Your task is to transcribe the entries below exactly, from their first line down to the line containing "jejich oblíbené. 97 % Američanů nepřijímá", and to stop there.

(DATA PROVIDED)

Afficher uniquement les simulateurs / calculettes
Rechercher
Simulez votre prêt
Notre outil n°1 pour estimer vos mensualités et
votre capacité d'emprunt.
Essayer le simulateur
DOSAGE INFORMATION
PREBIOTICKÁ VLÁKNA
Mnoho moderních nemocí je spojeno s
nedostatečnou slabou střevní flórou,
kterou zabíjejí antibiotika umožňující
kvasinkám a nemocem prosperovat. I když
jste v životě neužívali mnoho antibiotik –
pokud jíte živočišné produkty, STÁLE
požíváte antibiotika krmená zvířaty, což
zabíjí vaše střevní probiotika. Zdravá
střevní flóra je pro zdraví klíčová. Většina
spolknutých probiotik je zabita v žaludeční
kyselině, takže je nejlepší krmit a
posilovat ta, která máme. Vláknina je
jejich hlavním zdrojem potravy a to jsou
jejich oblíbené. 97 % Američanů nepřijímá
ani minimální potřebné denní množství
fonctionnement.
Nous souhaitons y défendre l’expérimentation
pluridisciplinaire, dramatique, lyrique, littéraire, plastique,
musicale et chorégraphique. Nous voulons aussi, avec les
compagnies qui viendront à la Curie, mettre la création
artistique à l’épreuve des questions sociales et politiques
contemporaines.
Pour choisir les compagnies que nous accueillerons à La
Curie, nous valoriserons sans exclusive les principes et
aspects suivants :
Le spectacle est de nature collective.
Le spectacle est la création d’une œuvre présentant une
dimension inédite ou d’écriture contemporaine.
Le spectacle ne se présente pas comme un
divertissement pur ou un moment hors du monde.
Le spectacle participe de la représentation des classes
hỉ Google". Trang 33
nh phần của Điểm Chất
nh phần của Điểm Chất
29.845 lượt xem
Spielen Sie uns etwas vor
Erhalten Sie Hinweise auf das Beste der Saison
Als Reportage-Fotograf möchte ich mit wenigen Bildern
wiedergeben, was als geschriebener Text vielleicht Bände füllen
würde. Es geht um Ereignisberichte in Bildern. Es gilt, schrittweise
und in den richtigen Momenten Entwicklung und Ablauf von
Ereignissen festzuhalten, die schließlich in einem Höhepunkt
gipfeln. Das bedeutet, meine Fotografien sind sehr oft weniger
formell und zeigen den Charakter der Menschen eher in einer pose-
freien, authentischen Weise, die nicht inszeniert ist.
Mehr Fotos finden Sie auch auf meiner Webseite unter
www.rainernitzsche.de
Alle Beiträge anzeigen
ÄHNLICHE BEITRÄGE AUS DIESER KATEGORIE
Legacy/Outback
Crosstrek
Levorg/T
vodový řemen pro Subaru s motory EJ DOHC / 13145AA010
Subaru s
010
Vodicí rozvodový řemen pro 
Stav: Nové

(End DATA PROVIDED)

__TASK RESULT__.
Afficher uniquement les simulateurs / calculettes
Rechercher
Simulez votre prêt
Notre outil n°1 pour estimer vos mensualités et
votre capacité d'emprunt.
Essayer le simulateur
DOSAGE INFORMATION
PREBIOTICKÁ VLÁKNA
Mnoho moderních nemocí je spojeno s
nedostatečnou slabou střevní flórou,
kterou zabíjejí antibiotika umožňující
kvasinkám a nemocem prosperovat. I když
jste v životě neužívali mnoho antibiotik –
pokud jíte živočišné produkty, STÁLE
požíváte antibiotika krmená zvířaty, což
zabíjí vaše střevní probiotika. Zdravá
střevní flóra je pro zdraví klíčová. Většina
spolknutých probiotik je zabita v žaludeční
kyselině, takže je nejlepší krmit a
posilovat ta, která máme. Vláknina je
jejich hlavním zdrojem potravy a to jsou
jejich oblíbené. 97 % Američanů nepřijímá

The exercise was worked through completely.